Jim Carrey does a fairly good job as Russell, giving him the somehow simultaneously charismatic and off-putting charm of a sleazy but talented salesman while visibly softening in his scenes across from Ewan McGregor's Phillip Morris. (I've never seen any video of the real Steven Russell so I don't know how accurate Carrey is, but I don't really care either.) I can't get behind the trailer's claims that the role is "daring" — unless you've accidentally fallen through time to the 1970s, playing a gay man onscreen is not exactly controversial or subversive anymore — but it's good. McGregor I'm a more uncertain on, although the problem is likely more in the script than the actor. His American accent is definitely better than it was in The Men Who Stare at Goats, but Phillip Morris is more a prop than a true, rounded character, mostly just asked to camp it up and let Carrey play off of him.
By no means did I hate the film.

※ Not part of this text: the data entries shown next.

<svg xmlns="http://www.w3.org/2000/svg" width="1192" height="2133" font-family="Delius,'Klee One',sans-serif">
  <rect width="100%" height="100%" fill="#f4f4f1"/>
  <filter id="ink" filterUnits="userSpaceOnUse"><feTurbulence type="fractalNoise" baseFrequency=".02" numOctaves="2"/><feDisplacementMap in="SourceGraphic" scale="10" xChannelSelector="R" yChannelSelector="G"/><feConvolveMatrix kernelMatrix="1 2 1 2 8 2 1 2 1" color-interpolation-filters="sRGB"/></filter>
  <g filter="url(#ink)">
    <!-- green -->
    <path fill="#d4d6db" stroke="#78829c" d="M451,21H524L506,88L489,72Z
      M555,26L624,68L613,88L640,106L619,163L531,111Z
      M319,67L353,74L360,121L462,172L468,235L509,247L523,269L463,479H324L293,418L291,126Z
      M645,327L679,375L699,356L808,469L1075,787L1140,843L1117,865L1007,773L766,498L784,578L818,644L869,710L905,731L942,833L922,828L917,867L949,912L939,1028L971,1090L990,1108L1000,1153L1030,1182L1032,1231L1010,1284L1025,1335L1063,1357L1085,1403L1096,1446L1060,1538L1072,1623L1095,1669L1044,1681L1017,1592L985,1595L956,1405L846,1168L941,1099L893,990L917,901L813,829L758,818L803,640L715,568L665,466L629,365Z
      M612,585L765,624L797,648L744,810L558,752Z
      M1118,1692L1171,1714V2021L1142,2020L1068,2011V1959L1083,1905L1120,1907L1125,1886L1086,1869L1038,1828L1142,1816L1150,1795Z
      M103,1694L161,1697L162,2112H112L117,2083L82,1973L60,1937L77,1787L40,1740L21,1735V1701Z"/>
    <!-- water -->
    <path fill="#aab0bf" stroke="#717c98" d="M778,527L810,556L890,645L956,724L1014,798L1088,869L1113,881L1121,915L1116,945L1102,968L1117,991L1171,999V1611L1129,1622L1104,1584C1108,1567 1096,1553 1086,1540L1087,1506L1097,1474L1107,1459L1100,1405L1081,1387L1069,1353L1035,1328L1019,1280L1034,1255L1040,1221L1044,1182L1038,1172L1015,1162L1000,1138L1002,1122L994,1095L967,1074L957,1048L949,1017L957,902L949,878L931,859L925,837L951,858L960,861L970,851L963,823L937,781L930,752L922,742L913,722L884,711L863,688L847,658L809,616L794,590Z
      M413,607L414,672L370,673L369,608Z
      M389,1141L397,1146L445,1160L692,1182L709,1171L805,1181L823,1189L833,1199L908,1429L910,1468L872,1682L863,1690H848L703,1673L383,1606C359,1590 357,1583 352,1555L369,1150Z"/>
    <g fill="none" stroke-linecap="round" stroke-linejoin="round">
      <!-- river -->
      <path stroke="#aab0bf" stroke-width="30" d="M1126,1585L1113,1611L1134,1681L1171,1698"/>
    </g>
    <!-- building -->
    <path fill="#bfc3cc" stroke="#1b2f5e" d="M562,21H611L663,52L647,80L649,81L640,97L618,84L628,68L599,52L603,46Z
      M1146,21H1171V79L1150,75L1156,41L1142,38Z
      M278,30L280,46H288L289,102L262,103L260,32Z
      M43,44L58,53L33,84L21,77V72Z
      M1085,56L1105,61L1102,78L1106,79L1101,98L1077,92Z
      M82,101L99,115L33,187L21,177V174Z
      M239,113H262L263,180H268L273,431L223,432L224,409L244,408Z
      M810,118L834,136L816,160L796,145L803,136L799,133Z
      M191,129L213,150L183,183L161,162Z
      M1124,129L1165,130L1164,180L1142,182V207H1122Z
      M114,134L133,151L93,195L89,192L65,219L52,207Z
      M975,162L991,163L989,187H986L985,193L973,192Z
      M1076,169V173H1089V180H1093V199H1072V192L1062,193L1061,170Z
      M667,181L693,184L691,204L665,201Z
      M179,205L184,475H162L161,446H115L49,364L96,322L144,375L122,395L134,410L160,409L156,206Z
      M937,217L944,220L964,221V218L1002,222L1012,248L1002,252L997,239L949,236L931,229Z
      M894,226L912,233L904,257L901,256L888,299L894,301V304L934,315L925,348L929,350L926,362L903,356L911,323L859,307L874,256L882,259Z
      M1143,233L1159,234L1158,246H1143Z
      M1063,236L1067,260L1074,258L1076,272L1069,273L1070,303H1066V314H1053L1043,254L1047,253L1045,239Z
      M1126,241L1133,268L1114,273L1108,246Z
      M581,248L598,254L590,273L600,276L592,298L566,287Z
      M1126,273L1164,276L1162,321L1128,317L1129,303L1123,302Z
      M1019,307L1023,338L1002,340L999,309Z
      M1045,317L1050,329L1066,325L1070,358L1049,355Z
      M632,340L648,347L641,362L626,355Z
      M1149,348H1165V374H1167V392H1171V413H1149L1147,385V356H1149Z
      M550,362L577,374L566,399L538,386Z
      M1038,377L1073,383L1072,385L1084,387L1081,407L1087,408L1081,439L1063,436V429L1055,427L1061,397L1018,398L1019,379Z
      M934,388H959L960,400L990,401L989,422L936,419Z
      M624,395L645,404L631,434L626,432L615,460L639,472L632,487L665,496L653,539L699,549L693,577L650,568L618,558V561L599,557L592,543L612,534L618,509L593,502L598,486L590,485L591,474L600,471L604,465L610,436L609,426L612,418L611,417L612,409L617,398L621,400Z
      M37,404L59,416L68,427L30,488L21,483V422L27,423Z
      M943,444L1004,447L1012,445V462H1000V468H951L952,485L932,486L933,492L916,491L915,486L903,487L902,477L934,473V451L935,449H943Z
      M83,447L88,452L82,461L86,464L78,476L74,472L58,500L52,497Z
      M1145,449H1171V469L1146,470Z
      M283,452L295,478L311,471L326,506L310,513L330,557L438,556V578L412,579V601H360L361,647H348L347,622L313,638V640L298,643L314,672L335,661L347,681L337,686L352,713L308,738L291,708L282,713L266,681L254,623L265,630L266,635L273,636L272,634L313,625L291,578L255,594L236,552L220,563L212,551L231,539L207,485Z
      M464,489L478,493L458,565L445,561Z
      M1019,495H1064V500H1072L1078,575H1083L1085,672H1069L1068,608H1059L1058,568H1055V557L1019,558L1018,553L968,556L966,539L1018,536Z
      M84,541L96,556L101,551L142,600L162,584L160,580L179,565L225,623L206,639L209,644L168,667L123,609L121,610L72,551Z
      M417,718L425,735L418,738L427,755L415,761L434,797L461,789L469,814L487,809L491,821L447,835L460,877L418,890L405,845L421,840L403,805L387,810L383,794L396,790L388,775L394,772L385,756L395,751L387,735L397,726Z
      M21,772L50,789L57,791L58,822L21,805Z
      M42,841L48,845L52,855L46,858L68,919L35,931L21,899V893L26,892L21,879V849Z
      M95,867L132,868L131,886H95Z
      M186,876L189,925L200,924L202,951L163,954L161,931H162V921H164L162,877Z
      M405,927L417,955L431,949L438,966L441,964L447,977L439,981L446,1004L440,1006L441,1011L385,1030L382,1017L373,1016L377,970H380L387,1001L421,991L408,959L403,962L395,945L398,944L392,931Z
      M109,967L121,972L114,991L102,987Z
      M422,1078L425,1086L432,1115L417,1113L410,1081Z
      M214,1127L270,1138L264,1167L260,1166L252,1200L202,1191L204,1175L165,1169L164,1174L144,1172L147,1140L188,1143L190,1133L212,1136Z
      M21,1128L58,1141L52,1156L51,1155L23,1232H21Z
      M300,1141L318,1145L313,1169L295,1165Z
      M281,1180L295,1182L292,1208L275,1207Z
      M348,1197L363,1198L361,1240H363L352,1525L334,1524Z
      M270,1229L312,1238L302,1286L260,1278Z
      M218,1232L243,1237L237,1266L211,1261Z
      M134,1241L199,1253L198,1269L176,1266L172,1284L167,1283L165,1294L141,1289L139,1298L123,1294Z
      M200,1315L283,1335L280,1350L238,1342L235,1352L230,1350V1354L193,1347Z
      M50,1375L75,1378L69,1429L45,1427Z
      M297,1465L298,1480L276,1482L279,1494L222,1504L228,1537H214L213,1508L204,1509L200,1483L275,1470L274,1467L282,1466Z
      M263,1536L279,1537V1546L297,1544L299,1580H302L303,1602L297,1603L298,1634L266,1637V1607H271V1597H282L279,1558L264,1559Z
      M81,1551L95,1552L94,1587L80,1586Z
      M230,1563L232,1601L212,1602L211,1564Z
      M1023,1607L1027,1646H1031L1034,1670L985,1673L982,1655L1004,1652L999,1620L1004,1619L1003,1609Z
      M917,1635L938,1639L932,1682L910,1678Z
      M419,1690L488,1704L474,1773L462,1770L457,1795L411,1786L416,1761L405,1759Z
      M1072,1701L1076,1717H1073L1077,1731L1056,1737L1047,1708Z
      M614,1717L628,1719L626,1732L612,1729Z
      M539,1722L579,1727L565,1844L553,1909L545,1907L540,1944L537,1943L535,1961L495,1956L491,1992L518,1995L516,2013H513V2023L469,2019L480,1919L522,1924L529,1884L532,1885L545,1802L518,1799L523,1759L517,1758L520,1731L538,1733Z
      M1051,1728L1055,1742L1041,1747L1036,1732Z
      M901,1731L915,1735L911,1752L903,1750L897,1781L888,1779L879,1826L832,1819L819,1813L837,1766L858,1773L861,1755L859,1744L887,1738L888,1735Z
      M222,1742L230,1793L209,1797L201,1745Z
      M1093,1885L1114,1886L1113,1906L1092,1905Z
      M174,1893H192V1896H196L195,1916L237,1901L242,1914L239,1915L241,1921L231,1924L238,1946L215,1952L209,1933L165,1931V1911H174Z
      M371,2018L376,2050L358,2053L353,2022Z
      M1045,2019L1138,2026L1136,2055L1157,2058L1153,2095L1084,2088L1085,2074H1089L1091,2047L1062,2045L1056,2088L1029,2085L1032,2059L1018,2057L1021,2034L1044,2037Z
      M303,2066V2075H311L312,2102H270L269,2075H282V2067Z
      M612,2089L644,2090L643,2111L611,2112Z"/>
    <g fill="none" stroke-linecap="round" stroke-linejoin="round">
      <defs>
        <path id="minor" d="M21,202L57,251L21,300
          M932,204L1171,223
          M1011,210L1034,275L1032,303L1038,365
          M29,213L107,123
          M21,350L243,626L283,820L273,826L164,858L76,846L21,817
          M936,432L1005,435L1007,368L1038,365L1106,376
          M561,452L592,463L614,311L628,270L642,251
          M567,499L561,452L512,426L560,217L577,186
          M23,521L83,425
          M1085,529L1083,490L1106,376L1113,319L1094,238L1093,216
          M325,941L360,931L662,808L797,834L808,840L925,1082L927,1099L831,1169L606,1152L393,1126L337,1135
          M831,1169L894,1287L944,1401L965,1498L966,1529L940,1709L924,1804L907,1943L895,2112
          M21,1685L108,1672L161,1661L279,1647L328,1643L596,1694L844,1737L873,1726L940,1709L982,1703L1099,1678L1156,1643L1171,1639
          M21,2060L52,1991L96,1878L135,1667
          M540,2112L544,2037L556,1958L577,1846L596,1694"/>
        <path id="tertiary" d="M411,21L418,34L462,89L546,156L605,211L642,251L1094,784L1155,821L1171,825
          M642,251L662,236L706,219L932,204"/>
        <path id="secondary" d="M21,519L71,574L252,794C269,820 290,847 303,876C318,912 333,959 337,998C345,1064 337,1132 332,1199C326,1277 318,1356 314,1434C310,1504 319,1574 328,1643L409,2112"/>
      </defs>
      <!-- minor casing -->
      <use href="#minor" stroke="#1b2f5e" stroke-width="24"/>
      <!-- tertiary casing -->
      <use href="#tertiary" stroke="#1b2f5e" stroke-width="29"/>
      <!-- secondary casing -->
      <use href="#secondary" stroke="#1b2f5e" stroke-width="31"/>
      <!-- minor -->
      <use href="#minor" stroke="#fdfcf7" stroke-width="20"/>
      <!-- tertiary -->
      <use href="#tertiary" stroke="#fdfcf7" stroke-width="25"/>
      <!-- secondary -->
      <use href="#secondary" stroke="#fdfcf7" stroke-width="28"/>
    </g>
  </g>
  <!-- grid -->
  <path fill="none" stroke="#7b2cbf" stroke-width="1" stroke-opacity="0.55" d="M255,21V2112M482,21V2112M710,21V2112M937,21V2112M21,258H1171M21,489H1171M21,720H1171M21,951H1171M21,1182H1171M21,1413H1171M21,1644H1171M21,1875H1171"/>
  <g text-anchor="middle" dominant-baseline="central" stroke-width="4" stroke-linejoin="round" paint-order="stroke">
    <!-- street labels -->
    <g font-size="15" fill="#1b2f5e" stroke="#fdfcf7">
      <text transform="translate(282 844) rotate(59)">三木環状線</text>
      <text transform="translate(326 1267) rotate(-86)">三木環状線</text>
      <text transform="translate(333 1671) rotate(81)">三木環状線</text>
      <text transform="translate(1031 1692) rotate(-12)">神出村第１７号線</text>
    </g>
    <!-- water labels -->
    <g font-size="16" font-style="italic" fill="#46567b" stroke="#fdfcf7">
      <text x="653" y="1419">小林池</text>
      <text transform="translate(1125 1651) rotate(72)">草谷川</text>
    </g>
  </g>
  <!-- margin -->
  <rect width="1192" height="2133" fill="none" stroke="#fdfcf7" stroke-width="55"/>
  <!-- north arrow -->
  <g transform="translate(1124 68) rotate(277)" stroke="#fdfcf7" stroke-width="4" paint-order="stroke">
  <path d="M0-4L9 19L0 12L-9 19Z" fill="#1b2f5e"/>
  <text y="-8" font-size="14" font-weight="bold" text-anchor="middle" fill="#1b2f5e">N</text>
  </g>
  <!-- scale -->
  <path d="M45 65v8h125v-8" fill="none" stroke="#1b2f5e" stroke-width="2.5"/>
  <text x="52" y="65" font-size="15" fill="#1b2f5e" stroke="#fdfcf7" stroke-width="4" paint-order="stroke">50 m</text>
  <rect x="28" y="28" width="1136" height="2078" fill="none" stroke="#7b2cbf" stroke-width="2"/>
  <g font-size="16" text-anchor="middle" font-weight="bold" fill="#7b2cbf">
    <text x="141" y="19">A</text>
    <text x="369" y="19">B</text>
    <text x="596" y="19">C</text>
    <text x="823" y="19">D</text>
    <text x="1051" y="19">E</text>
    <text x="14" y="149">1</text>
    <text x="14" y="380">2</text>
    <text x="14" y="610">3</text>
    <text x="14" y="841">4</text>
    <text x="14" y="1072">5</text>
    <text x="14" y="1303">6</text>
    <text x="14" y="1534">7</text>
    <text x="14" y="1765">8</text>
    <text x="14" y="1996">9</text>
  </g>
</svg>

As I said, it's a damn interesting story. Problem is that I was more engaged looking up and reading about Steven Jay Russell on my own time after getting home than I was watching the movie about him. I Love You Phillip Morris' ultimate value is less that of a film and more of visual CliffsNotes, especially when we already have a movie, Catch Me If You Can, that tells a remarkably similar story with much more energy and verve.